Having suddenly shifted his position on Syria’s conflict after watching TV images of the victims, Donald Trump opened Wednesday with the Twitter message that US missiles are on the way to the regime’s military facilities — adding a message to his friend Vladimir Putin:
Russia vows to shoot down any and all missiles fired at Syria. Get ready Russia, because they will be coming, nice and new and “smart!” You shouldn’t be partners with a Gas Killing Animal who kills his people and enjoys it!

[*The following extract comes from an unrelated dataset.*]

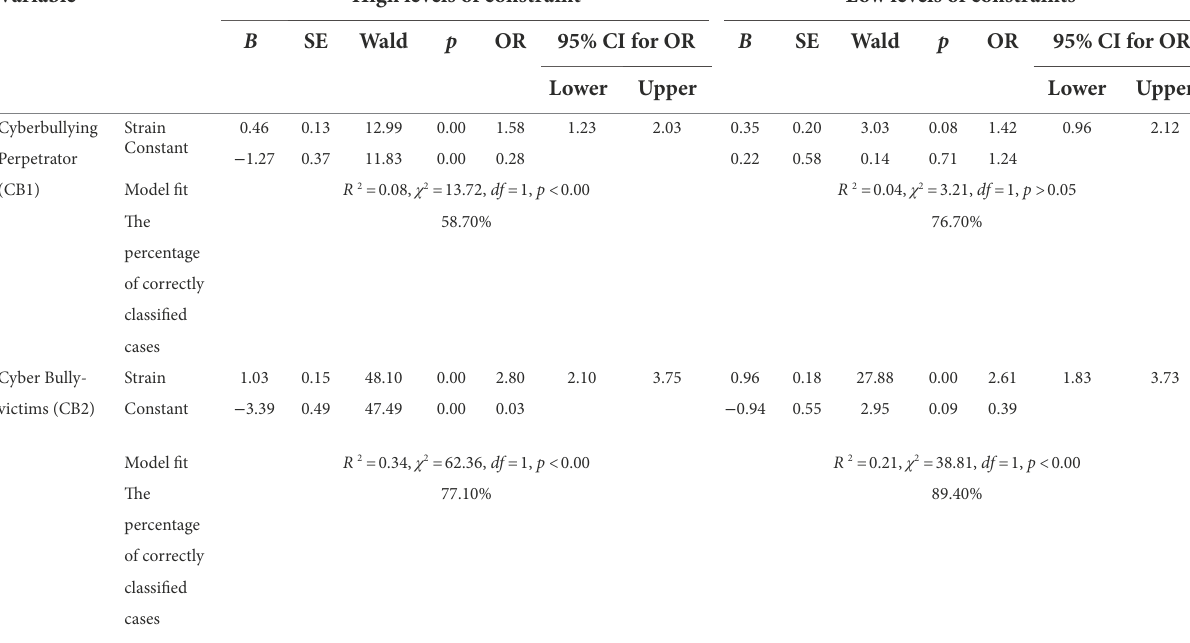
TABLE 4 Results of the binary logistic regression analysis of constraints, strain, and cyberbullying. Variable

— Donald J. Trump (@realDonaldTrump) April 11, 2018
But Trump had not consulted advisors, so US officials spent the rest of the day reviewing plans and consulting with the British and French. A two-hour meeting was convened on Wednesday afternoon, which Defense Secretary James Mattis and Gen. Joseph Dunford, the chairman of the Joint Chiefs of Staff.

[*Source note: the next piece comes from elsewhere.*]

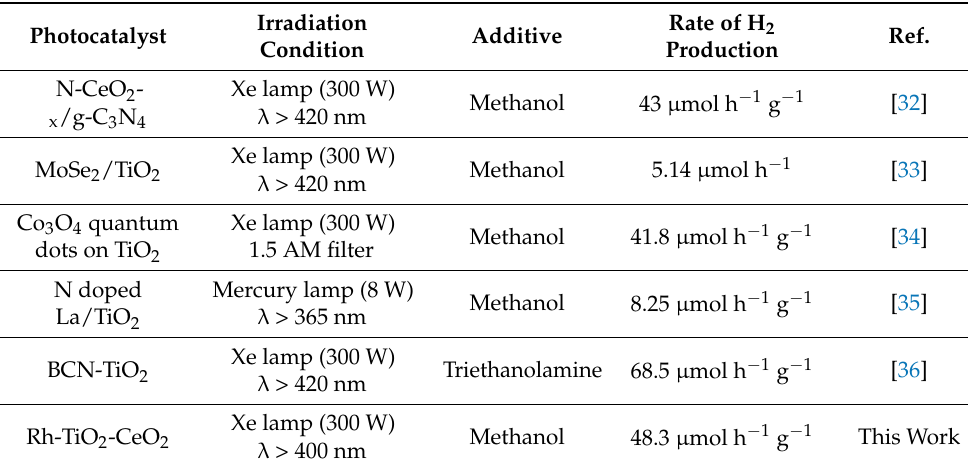
Figure 7. ( a ) Amount of evolved hydrogen during photocatalysis with different photocatalysts under visible light irradiation ( λ > 400 nm) and ( b ) the corresponding hydrogen production rates. ( c ) Recyclability of the Rh–TiO 2 –CeO 2 hybrid photocatalysts for photocatalytic hydrogen production. Each photocatalysis cycle was conducted for 4 h. ( d ) Photocurrents, ( e ) PL, and ( f ) HER of different photocatalysts. Table 1. Comparative results for photocatalytic H 2 evolution based on previous reports using TiO 2 or CeO 2 -based photocatalysts in the literature.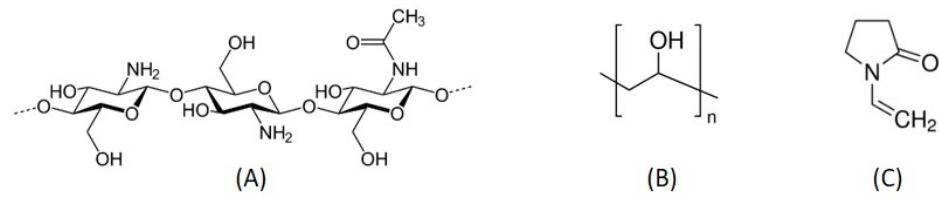
Figure 1. Schematic representation of: ( A ) Chitosan; ( B ) PVA; ( C ) VP.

The French Government signaled a move toward action with the news that President Emmanuel Macron was reviewing military plans. UK Prime Minister Theresa May, facing calls to secure Parliamentary approval, took a firmer line. Reports in the morning said Britain wanted more intelligence from the US of the Assad regime’s responsibility, but in a speech later in the day May said “all the indications” are that the regime was responsible and that the use of chemical weapons “cannot go unchallenged.”
Speculation grew through the day that the three militaries would act overnight, but White House Press Secretary Sarah Huckabee Sanders dampened it with the remarks that consultations over targets and with allies were ongoing. She assured, “The President holds Syria and Russia responsible for this chemical weapons attack.”
Defense Secretary Mattis said earlier in the day that the US was “still assessing the intelligence” on the chemical attack: “We stand ready to provide military options if they are appropriate as the President determined.”
In London, Prime Minister May will convene an emergency Cabinet meeting on Thursday.